Mean plots with 95% confidence intervals for 50–60-year-old mobile individuals compared to the means for the immobile 54-year-old female. M, mobile; I, immobile.
Mean plots with 95% confidence intervals for 65–75-year-old mobile individuals compared to the means for the immobile 70-year-old female. M, mobile; I, immobile.
In addition to the potential histomorphometric differences between mobility groups, visual observations between OPD and On.Ar of all long bones appear to be negatively related. This presumed relationship compliments Frost's (1990) hypothesis, which postulates that as osteon density increases osteon size decreases. Additionally, the data are in agreement with previous histomorphometric investigations by Skedros et al. (2001) and van Oers et al. (2008), suggesting both experimentally and computationally that bone resorption is inhibited by strain-generated osteocyte signals. According to these studies, osteoclasts are inhibited in mechanically loaded bone, resulting in smaller osteon diameters in cortical regions subjected to high strain magnitudes. Presence of small, densely packed osteons in cortical regions experiencing strains above the normal remodeling threshold is presumably advantageous as the cement lines of secondary osteons are believed to assist in arresting the propagation of micro-cracks, decreasing the probability of catastrophic tissue failure (Burr et al.,1988; Currey,2002; Sobelman etal.,2004). By reducing the osteon diameter and increasing their concentrations, the efficiency in which transmitted energy is absorbed is also increased (Yeni et al.,1997).
CONCLUSIONS
Osteopenic changes in long bones that result from long-term immobilization exemplify the important role mechanical loading plays in bone metabolism.

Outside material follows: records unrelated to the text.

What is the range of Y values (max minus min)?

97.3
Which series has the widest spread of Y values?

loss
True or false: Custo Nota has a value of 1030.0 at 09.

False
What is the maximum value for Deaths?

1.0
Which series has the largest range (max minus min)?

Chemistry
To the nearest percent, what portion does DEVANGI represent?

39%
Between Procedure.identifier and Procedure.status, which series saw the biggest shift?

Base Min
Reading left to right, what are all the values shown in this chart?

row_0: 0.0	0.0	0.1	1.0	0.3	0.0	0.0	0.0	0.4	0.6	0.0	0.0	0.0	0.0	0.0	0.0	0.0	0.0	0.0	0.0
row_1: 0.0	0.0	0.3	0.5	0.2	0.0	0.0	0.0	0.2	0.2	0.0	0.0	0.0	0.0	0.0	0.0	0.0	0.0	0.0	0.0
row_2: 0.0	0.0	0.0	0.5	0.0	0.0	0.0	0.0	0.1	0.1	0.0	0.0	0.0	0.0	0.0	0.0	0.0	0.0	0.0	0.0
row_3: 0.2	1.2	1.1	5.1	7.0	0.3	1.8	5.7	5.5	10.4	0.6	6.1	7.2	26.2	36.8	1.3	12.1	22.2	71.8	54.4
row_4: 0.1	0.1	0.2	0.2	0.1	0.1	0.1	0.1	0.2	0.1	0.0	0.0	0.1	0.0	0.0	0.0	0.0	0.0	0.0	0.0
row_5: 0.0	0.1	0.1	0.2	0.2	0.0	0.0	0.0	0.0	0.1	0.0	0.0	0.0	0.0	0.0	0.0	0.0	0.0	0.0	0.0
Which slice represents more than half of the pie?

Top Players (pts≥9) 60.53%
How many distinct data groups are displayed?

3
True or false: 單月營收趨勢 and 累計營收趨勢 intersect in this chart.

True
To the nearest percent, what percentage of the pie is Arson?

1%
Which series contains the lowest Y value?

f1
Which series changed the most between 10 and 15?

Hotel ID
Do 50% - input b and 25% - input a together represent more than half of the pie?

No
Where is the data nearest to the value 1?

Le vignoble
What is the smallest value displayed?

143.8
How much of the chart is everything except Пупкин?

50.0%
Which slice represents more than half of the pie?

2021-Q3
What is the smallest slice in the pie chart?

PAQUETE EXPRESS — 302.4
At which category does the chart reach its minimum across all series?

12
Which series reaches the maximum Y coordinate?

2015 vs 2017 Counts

Although limited in sample size of individuals experiencing long-term disuse, this study expands our understanding of this relationship with a comprehensive analysis of both macro- and microscopic signatures of functional adaptation and maintenance of the human skeleton. Analyses of the major long bones of individuals experiencing drastic mobility differences have both confirmed previous hypotheses concerning skeletal responses to mechanical loading and shed new light on potential intraskeletal remodeling parameters associated with the strain environment.
Outcomes of this study suggest bones associated with long-term disuse have lower osteon population densities and larger osteon areas, reflecting dramatically lower remodeling rates and reduced strain levels. Regarding bone mass, immobilized skeletal elements demonstrate a reduction in the percentage of cortical area due to endosteal resorption, as predicted by the mechanostat. Differences in bone distribution and the percentage of cortical area present between the long bones of the immobilized individuals and their comparative sample of individuals with normal mobility are observed, particularly within the skeletal elements of the immobilized 70-year old. This observation suggests that bone modeling activity may be insignificant in the unloaded skeleton. A larger sample is required for quantitative statistical analysis, allowing for a more comprehensive study that accounts for a larger range of human variation.